### ASSIGNMENT
Below are some records; output exactly the lines from the line with "Should the red" to the line with "Panel set 1: Row 1, grey", both ends kept, and nothing more.
++++ DATA PROVIDED
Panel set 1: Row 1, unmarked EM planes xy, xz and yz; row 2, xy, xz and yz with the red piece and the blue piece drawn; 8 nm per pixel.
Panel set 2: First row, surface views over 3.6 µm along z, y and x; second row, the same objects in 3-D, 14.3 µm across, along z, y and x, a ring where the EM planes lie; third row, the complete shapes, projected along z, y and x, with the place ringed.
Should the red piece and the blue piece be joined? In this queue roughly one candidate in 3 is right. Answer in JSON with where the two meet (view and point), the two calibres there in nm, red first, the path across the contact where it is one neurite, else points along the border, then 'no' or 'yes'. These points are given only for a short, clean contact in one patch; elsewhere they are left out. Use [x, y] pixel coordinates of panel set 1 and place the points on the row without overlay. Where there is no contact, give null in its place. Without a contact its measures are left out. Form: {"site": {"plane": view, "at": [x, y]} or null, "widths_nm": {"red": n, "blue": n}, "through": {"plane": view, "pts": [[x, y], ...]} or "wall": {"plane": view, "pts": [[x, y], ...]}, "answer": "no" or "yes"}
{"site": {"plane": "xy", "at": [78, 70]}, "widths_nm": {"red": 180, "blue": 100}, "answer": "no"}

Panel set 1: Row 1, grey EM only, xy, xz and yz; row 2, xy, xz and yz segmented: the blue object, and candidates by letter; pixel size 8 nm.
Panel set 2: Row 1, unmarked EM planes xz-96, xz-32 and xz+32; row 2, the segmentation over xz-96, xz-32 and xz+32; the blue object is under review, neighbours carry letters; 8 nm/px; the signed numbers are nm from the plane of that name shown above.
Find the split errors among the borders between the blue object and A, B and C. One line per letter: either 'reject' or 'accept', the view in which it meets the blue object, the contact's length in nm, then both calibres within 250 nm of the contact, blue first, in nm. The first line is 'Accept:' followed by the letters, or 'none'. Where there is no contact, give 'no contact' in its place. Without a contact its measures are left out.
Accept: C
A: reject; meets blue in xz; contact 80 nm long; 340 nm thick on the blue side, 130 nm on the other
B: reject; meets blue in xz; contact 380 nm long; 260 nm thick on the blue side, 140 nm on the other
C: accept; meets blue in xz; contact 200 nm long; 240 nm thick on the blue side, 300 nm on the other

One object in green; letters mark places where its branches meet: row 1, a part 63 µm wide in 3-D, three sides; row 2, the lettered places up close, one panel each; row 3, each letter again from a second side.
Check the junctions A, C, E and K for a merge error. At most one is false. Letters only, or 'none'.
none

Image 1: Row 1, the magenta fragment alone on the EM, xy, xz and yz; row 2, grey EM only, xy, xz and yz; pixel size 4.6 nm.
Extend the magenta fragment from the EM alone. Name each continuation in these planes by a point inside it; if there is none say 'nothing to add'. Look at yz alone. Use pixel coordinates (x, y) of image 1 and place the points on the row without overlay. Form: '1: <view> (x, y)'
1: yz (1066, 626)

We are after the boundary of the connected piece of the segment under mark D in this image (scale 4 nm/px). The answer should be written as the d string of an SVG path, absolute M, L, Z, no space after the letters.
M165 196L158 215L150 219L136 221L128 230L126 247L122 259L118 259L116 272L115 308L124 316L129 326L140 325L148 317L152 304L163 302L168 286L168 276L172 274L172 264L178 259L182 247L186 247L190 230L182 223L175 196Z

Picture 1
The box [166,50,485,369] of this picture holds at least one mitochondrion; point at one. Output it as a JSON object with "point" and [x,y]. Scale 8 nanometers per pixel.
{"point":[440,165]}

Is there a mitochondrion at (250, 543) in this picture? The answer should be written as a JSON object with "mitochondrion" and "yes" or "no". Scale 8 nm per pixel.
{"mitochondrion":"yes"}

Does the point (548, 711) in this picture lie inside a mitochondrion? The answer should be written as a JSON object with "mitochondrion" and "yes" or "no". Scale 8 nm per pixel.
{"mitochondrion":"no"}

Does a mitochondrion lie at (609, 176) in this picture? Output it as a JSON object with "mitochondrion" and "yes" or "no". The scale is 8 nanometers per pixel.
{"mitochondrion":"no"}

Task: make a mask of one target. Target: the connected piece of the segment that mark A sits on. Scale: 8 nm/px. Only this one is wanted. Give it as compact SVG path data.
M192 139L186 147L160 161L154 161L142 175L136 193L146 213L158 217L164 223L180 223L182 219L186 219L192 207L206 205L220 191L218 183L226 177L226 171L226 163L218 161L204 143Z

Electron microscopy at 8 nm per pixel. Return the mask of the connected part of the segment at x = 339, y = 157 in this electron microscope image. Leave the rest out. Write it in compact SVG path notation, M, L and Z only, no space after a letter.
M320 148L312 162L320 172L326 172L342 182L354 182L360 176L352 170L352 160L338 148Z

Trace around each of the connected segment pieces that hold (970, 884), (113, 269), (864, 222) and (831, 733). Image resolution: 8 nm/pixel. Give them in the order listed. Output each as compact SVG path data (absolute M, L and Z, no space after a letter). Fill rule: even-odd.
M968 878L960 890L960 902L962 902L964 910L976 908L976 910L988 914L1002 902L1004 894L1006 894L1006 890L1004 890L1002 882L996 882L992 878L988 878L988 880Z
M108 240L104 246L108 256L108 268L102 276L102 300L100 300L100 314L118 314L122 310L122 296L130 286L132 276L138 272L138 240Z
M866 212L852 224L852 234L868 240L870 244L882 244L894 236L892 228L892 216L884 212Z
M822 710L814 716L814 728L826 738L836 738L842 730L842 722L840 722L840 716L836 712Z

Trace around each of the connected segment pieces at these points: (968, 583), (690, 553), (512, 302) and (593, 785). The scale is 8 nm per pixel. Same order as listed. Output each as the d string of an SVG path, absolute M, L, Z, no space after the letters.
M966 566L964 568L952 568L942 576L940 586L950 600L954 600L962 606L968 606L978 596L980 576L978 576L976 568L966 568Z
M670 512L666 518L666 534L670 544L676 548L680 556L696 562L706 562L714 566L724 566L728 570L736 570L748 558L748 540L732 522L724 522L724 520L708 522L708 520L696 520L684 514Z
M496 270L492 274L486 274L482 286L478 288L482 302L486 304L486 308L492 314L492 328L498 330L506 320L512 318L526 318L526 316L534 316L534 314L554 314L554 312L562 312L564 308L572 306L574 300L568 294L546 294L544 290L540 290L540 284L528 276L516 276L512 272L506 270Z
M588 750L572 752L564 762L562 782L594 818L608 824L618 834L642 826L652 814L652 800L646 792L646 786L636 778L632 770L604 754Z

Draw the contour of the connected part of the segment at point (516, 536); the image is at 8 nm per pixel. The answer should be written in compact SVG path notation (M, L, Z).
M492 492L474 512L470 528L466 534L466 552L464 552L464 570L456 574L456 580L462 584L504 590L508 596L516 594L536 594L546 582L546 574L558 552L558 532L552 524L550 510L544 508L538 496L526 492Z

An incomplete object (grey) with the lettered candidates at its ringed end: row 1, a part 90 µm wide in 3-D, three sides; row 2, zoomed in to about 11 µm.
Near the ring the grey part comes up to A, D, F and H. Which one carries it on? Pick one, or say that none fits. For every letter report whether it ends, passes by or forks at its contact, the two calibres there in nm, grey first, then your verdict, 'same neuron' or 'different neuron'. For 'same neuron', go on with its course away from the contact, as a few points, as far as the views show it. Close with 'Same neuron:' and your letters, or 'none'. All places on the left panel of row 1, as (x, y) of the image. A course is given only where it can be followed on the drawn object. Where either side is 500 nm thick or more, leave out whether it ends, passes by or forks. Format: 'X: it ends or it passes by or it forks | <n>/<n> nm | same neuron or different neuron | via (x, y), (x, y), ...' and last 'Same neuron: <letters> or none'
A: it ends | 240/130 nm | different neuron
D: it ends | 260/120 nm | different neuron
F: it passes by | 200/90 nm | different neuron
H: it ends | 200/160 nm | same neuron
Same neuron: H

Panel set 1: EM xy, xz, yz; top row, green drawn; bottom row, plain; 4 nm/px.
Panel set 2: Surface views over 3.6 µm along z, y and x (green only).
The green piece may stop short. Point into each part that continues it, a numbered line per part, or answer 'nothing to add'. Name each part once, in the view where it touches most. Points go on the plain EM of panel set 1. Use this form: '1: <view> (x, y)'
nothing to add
++++++++
### SOLUTION FOR THIS TASK
Should the red piece and the blue piece be joined? In this queue roughly one candidate in 3 is right. Answer in JSON with where the two meet (view and point), the two calibres there in nm, red first, the path across the contact where it is one neurite, else points along the border, then 'no' or 'yes'. These points are given only for a short, clean contact in one patch; elsewhere they are left out. Use [x, y] pixel coordinates of panel set 1 and place the points on the row without overlay. Where there is no contact, give null in its place. Without a contact its measures are left out. Form: {"site": {"plane": view, "at": [x, y]} or null, "widths_nm": {"red": n, "blue": n}, "through": {"plane": view, "pts": [[x, y], ...]} or "wall": {"plane": view, "pts": [[x, y], ...]}, "answer": "no" or "yes"}
{"site": {"plane": "xy", "at": [78, 70]}, "widths_nm": {"red": 180, "blue": 100}, "answer": "no"}

Panel set 1: Row 1, grey EM only, xy, xz and yz; row 2, xy, xz and yz segmented: the blue object, and candidates by letter; pixel size 8 nm.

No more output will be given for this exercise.